All lines in the records below that hold "容量和保护产生不利影响的情况" are to be shown.

####

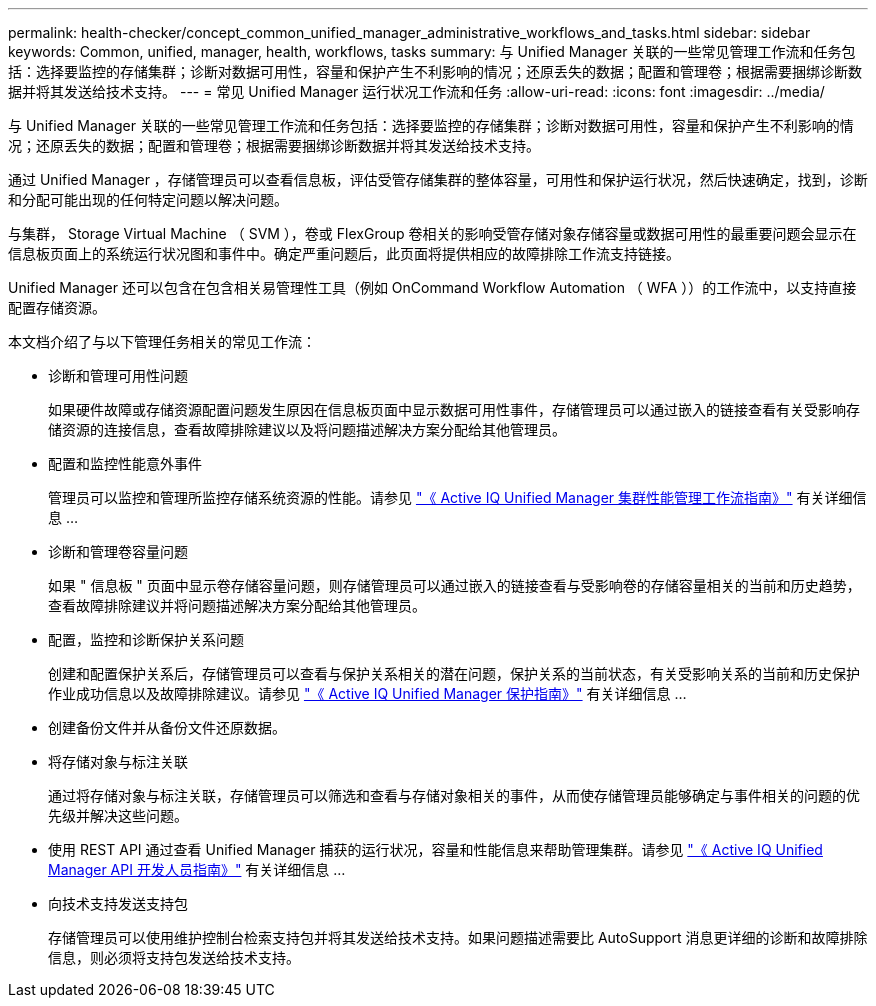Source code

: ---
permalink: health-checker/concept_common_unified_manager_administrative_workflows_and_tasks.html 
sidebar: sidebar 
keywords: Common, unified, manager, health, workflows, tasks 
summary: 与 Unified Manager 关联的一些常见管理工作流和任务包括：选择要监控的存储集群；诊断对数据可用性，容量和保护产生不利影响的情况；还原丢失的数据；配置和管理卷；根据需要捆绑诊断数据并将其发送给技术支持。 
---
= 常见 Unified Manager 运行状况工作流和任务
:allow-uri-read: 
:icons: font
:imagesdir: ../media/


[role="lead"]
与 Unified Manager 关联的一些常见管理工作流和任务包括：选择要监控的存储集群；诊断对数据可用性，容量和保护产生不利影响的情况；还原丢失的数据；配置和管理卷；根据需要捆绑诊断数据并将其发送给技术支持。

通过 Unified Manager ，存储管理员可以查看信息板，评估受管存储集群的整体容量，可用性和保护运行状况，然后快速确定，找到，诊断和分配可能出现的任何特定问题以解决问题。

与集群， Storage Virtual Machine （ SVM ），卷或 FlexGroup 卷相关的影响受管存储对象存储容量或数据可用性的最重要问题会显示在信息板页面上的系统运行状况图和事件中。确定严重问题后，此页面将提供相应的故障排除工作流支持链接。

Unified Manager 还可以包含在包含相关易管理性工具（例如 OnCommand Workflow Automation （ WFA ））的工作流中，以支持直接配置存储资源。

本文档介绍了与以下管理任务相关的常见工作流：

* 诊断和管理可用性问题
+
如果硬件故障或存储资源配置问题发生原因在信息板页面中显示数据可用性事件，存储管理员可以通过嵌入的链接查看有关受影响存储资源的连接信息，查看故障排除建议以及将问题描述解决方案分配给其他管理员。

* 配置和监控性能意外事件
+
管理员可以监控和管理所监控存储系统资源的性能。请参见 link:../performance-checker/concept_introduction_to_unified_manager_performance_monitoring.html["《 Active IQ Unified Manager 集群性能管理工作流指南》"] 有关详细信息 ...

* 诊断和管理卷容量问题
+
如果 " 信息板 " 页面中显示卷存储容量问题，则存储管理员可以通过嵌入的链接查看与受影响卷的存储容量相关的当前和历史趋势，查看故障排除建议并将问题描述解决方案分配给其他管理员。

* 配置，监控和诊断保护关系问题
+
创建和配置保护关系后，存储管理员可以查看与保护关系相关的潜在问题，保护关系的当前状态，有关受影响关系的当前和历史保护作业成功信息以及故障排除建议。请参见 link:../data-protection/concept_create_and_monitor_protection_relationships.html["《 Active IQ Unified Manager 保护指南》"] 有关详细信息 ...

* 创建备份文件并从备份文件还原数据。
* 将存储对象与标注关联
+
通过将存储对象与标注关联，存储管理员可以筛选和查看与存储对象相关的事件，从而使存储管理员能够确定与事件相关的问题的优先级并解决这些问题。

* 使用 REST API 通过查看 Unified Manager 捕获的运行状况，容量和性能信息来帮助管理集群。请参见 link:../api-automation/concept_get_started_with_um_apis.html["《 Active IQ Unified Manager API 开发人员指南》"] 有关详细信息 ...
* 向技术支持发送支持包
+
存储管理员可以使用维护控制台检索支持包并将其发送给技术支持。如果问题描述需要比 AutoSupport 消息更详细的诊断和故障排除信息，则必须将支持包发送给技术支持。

####

Task output:
summary: 与 Unified Manager 关联的一些常见管理工作流和任务包括：选择要监控的存储集群；诊断对数据可用性，容量和保护产生不利影响的情况；还原丢失的数据；配置和管理卷；根据需要捆绑诊断数据并将其发送给技术支持。 
与 Unified Manager 关联的一些常见管理工作流和任务包括：选择要监控的存储集群；诊断对数据可用性，容量和保护产生不利影响的情况；还原丢失的数据；配置和管理卷；根据需要捆绑诊断数据并将其发送给技术支持。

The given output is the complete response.